Z Algorithm and Implementation for String Searching

Written on November 24, 2024

Views : Loading...

Introduction

String searching is a fundamental problem in computer science with applications ranging from text processing to bioinformatics. Among the various algorithms developed to solve this problem efficiently, the Z Algorithm stands out due to its linear time complexity and versatility. In this article, we'll delve into the Z Algorithm, understand its problem statement with illustrative examples, explore a naive implementation, and then walk through the optimized version step-by-step.

Problem Statement

Given a string $ S $ of length $ N $, the goal is to compute an array $ Z $ of length $ N $, where each $ Z[i] $ represents the length of the Longest Common Prefix (LCP) between the string $ S $ and its suffix starting at position $ i $. Formally,

$$ Z[i] = \text{LCP}(S, S.\text{substr}(i)) $$

Examples

Let's consider a few examples to clarify the problem:

  1. Example 1:

    • Input: $ S = \text{"abcbcba"} $
    • Output: $ Z = [7, 0, 0, 0, 0, 0, 1] $

    Explanation:

    • $ Z[0] = 7 $ (the entire string matches itself)
    • $ Z[1] = 0 $ (no common prefix between "abcbcba" and "bcbcba")
    • ...
    • $ Z[6] = 1 $ (common prefix "a" between "abcbcba" and "a")
  2. Example 2:

    • Input: $ S = \text{"mississippi"} $
    • Output: $ Z = [11, 0, 0, 0, 0, 0, 0, 0, 0, 0, 0] $

    Explanation:

    • $ Z[0] = 11 $
    • All other $ Z[i] = 0 $ since no other suffix shares a prefix with $ S $.
  3. Example 3:

    • Input: $ S = \text{"ababacaca"} $
    • Output: $ Z = [9, 0, 3, 0, 1, 0, 1, 0, 1] $

    Explanation:

    • $ Z[0] = 9 $
    • $ Z[2] = 3 $ (common prefix "aba" between "ababacaca" and "abacaca")
    • $ Z[4] = 1 $ (common prefix "a" between "ababacaca" and "acaca")
    • And so on.
  4. Example 4:

    • Input: $ S = \text{"aaaaa"} $
    • Output: $ Z = [5, 4, 3, 2, 1] $

    Explanation:

    • Each suffix shares a progressively shorter prefix with $ S $.

Naive Approach

A straightforward method to compute the $ Z $-array is to iterate over each position in the string and compute the LCP between $ S $ and $ S.\text{substr}(i) $ character by character. Here's how this naive approach can be implemented:

/*
 *    Author: rishabhxchoudhary
 *    Created: Saturday, 23.11.2024 09:40 AM (GMT+5:30)
 */
#include <bits/stdc++.h>
using namespace std;

#define int long long int
#define double long double
#define endl '\n'

const int MOD = 1000000007;

signed main()
{
    ios_base::sync_with_stdio(0);
    cin.tie(0);cout.tie(0);

    string s; cin>>s;
    int n = s.length();
    vector<int>z(n);
    for(int i=0;i<n;i++) {
        while ( i+z[i] < n && s[z[i]] == s[i+z[i]] ){
            z[i]++;
        };
    }
    for(int i=0;i<n;i++) {
        cout<<z[i]<<" ";
    }

    
    return 0;
}

Analysis of the Naive Approach

  • Time Complexity: $ O(N^2) $ in the worst case. For each position $ i $, we might compare up to $ N - i $ characters.
  • Space Complexity: $ O(N) $ for storing the $ Z $-array.
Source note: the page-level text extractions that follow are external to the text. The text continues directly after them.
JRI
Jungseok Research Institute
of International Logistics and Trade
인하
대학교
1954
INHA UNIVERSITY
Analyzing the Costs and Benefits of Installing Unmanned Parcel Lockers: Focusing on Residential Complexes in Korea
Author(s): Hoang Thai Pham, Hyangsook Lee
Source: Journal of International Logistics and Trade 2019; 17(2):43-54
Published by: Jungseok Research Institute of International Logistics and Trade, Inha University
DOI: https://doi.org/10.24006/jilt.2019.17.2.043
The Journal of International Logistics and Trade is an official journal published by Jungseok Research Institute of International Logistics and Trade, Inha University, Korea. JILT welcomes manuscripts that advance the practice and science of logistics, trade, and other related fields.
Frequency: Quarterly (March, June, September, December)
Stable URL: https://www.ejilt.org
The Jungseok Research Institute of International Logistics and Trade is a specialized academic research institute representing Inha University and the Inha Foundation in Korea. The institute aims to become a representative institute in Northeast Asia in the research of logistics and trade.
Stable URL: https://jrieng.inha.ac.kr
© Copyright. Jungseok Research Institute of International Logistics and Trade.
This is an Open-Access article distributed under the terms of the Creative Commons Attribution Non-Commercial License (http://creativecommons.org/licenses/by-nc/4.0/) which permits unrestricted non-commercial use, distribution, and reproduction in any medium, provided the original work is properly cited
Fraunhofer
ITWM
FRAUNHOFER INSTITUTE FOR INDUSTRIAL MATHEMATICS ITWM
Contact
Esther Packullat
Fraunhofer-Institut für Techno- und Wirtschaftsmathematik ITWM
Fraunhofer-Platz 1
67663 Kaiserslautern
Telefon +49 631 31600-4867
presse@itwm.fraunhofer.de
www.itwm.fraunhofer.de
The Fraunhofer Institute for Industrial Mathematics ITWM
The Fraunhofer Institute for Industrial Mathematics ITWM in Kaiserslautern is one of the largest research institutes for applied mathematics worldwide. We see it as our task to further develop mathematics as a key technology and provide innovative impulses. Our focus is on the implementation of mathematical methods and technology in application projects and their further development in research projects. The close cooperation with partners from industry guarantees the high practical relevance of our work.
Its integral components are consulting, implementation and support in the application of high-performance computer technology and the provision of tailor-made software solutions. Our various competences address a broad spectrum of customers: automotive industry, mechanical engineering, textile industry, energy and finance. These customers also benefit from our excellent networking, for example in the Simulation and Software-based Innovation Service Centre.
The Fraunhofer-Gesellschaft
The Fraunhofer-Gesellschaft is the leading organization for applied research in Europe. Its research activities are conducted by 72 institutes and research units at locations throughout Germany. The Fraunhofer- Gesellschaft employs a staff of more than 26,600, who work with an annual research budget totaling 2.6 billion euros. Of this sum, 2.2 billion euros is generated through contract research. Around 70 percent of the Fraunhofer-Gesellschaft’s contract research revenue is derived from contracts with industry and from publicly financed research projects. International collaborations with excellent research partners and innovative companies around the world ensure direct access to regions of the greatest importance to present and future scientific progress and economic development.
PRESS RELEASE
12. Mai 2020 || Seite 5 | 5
While this approach is simple, its quadratic time complexity makes it inefficient for large strings.

Optimized Z Algorithm

The Z Algorithm optimizes the naive approach to run in linear time $ O(N) $ by avoiding redundant comparisons. The key idea is to maintain a window $[L, R)$ (also known as the Z-box) that represents the interval of the string where the substring matches the prefix.
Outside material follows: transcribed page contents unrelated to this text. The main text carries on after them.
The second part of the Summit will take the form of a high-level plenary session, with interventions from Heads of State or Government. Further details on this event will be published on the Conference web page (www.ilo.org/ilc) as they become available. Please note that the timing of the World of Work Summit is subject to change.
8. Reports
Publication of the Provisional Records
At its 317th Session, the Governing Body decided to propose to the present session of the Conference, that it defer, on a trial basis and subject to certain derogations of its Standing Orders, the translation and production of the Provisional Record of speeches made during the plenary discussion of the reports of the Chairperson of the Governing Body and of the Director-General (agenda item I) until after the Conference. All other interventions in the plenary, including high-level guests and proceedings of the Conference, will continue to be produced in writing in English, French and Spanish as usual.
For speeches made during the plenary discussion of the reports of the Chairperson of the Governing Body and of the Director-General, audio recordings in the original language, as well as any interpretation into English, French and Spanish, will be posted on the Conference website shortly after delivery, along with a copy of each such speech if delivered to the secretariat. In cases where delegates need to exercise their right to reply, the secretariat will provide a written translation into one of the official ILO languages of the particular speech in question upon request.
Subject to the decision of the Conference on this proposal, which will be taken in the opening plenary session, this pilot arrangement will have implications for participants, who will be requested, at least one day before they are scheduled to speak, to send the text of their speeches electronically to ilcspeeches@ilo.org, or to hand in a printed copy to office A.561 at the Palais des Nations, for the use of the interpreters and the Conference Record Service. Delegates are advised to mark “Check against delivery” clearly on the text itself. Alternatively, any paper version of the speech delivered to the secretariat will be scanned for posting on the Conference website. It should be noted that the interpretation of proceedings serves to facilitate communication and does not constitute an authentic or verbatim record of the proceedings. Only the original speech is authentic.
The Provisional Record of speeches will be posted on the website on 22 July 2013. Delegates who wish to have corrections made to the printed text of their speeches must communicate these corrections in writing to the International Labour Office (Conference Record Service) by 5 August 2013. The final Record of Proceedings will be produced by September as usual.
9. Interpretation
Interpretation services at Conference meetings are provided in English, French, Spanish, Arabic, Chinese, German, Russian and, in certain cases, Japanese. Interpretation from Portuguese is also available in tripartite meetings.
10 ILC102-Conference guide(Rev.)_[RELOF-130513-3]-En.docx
Here's the optimized implementation:

/*
 *    Author: rishabhxchoudhary
 *    Created: Saturday, 23.11.2024 09:40 AM (GMT+5:30)
 */
#include <bits/stdc++.h>
using namespace std;

#define int long long int
#define double long double
#define endl '\n'

const int MOD = 1000000007;

signed main()
{
    ios_base::sync_with_stdio(0);
    cin.tie(0);cout.tie(0);

    string s; cin>>s;
    int n = s.length();
    vector<int>z(n);
    z[0] = n;
    int l = 0, r = 0;
    for(int i = 1; i < n; i++) {
        if(i < r) {
            z[i] = min(r - i, z[i - l]);
        }
        while(i + z[i] < n && s[z[i]] == s[i + z[i]]) {
            z[i]++;
        }
        if(i + z[i] > r) {
            l = i;
            r = i + z[i];
        }
    }
    for(int i=0;i<n;i++) {
        cout<<z[i]<<" ";
    }

    
    return 0;
}

Step-by-Step Optimizations

Let's dissect the optimized code and understand the enhancements made over the naive approach.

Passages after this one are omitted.